> **Aim of the exercise**:
Could you restate word for word only the lines below from the one holding "index pip: (290, 427)" to the one holding "index pip: (119, 74)", inclusive, and leave out the pictures?

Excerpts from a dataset
:::::

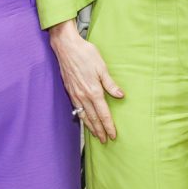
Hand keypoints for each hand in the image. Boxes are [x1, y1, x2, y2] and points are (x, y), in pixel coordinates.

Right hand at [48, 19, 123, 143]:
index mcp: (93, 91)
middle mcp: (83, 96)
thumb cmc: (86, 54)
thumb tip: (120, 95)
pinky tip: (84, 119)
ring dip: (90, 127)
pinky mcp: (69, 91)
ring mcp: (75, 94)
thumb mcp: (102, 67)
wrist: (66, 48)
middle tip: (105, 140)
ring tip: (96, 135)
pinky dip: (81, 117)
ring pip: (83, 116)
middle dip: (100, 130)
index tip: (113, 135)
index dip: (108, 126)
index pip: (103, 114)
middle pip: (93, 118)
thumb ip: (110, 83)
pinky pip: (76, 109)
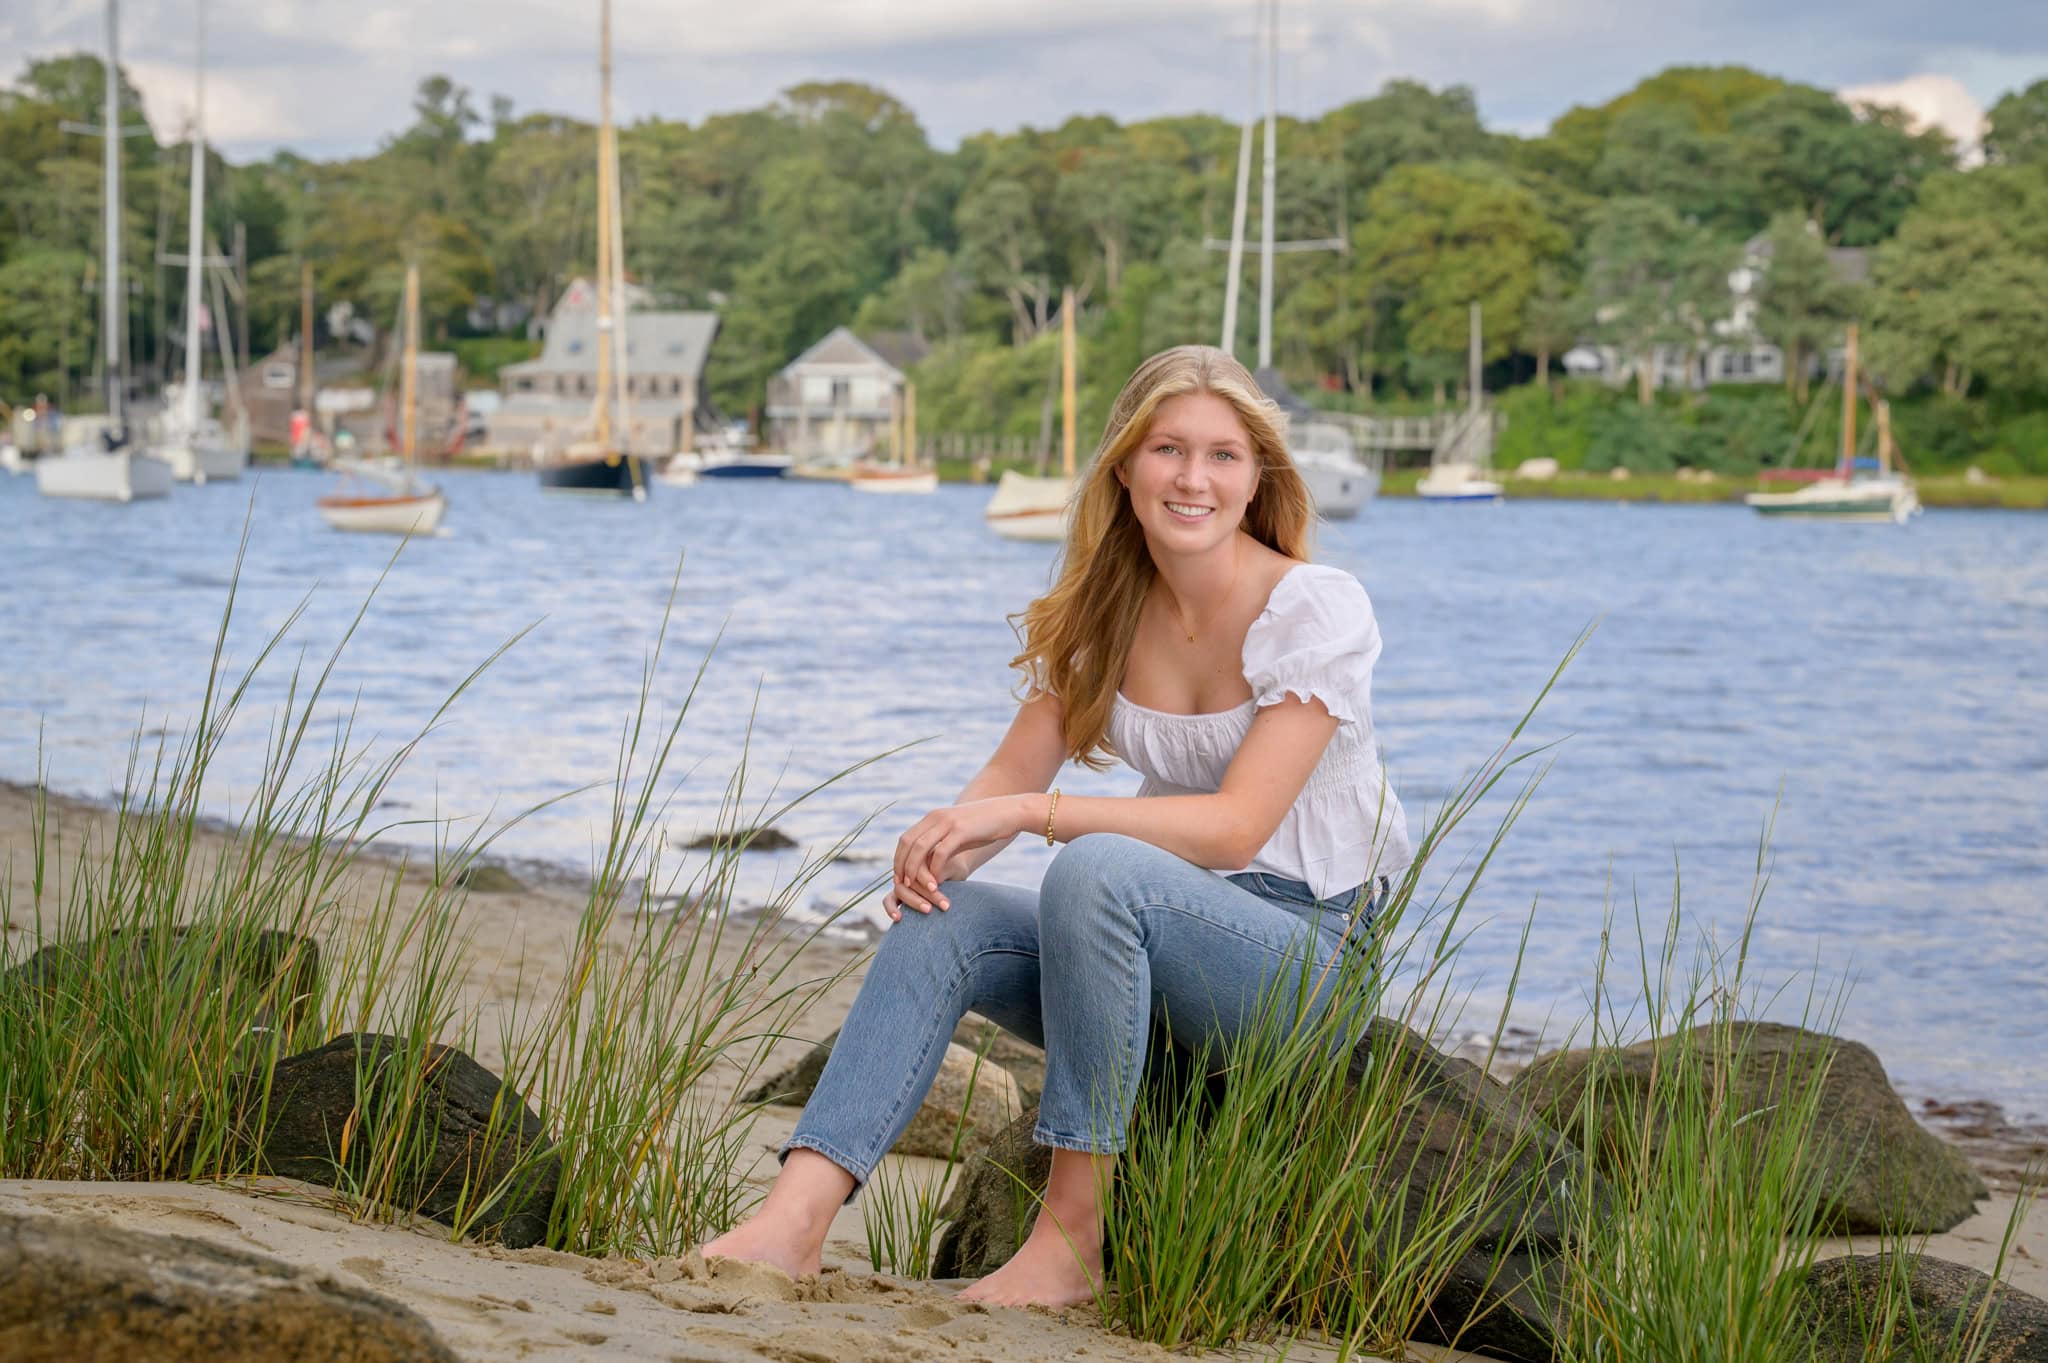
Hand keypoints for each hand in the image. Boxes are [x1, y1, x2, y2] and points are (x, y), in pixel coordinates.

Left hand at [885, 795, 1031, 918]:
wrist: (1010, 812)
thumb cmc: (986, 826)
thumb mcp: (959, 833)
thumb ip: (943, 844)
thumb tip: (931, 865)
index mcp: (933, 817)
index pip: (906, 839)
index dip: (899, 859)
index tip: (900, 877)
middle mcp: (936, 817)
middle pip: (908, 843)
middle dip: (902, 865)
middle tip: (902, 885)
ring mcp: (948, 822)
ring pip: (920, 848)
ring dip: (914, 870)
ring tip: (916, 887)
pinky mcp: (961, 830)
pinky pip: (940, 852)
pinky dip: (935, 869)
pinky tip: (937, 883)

:::::

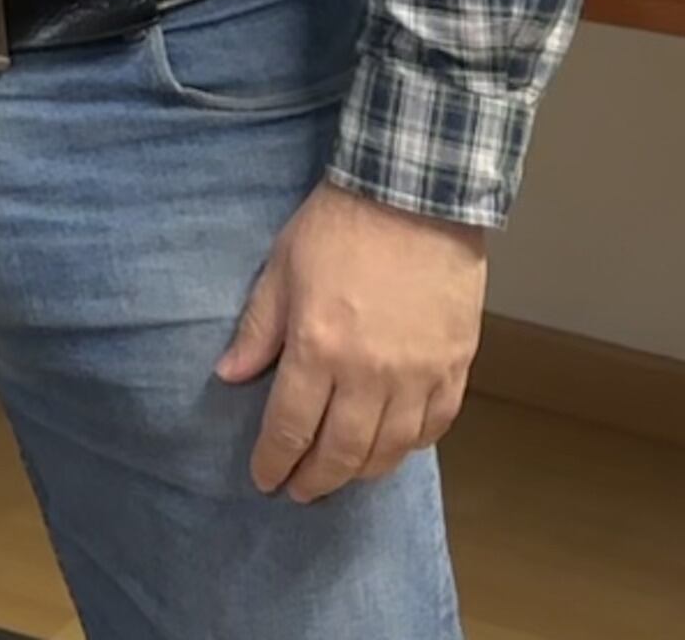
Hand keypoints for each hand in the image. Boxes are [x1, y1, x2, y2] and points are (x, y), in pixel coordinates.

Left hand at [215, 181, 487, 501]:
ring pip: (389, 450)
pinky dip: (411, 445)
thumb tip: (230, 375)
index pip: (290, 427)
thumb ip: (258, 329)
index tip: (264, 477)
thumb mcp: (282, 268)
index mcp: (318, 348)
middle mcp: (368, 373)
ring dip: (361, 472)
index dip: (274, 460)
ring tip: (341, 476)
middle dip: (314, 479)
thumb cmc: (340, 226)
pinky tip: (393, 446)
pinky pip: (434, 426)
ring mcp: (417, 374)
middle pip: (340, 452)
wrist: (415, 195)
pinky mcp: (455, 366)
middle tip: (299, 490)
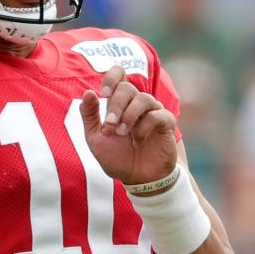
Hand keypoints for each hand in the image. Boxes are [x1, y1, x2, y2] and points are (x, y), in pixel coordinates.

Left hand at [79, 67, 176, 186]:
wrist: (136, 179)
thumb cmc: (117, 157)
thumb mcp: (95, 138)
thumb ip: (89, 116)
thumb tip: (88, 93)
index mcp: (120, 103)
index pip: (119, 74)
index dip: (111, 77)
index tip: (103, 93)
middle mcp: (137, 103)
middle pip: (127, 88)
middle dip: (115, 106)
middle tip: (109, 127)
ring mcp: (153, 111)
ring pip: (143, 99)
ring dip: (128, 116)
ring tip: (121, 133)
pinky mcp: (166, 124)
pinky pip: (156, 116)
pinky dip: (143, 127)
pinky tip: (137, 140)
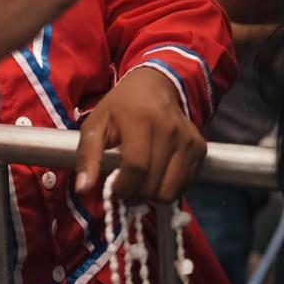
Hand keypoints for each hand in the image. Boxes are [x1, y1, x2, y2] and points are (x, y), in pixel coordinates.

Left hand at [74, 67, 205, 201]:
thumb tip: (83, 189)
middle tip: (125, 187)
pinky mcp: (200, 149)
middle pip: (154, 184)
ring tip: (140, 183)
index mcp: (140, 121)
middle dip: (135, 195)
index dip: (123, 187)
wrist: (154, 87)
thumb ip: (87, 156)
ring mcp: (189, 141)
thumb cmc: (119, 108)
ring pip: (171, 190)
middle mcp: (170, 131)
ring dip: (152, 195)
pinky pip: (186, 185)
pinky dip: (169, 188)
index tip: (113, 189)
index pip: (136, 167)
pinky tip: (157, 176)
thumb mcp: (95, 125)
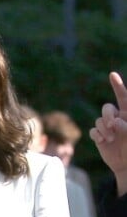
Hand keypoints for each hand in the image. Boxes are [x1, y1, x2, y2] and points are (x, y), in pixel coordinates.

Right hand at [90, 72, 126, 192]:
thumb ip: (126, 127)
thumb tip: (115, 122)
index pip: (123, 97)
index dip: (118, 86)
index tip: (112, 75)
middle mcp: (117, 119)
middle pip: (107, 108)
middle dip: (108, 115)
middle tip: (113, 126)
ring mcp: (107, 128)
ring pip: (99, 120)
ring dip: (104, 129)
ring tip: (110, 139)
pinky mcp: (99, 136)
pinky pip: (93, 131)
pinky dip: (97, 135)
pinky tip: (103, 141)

:::::

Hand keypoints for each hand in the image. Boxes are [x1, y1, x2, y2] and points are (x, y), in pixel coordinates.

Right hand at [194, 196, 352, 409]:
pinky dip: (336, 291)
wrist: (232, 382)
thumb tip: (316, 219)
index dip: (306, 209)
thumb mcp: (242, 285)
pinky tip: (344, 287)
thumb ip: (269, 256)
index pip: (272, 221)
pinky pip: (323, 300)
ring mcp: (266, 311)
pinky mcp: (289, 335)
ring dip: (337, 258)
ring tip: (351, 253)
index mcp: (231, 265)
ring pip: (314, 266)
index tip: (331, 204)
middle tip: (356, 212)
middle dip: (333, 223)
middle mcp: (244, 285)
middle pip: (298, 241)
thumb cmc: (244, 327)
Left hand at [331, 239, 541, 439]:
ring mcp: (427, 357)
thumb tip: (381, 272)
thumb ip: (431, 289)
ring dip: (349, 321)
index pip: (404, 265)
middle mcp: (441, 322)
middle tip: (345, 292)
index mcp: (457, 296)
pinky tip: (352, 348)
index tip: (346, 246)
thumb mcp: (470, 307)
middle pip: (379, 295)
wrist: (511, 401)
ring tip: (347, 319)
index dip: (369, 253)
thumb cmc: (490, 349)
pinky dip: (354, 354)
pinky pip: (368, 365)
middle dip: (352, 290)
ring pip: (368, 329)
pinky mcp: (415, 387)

:::::

> **Task output**:
index pip: (290, 427)
thumb ip: (258, 329)
index tip: (264, 477)
thumb mcp: (282, 268)
index mcp: (318, 348)
middle mcp: (368, 373)
ring dip: (361, 472)
index dip: (274, 460)
ring tip: (341, 476)
middle dip: (314, 479)
thumb cmc: (340, 226)
pinky tip: (393, 446)
pinky pip: (434, 426)
ring mcp: (417, 374)
middle pip: (340, 452)
wrist: (415, 195)
pinky mcp: (455, 366)
middle tip: (299, 490)
Hand keypoints for each hand in the image. Boxes are [x1, y1, x2, y2] and points are (x, y), in pixel coordinates.

Left hand at [79, 67, 176, 186]:
wrist: (136, 179)
thumb cmc: (117, 157)
thumb mcp: (95, 138)
thumb ip: (89, 116)
thumb tip: (88, 93)
index mcp: (120, 103)
index pip: (119, 74)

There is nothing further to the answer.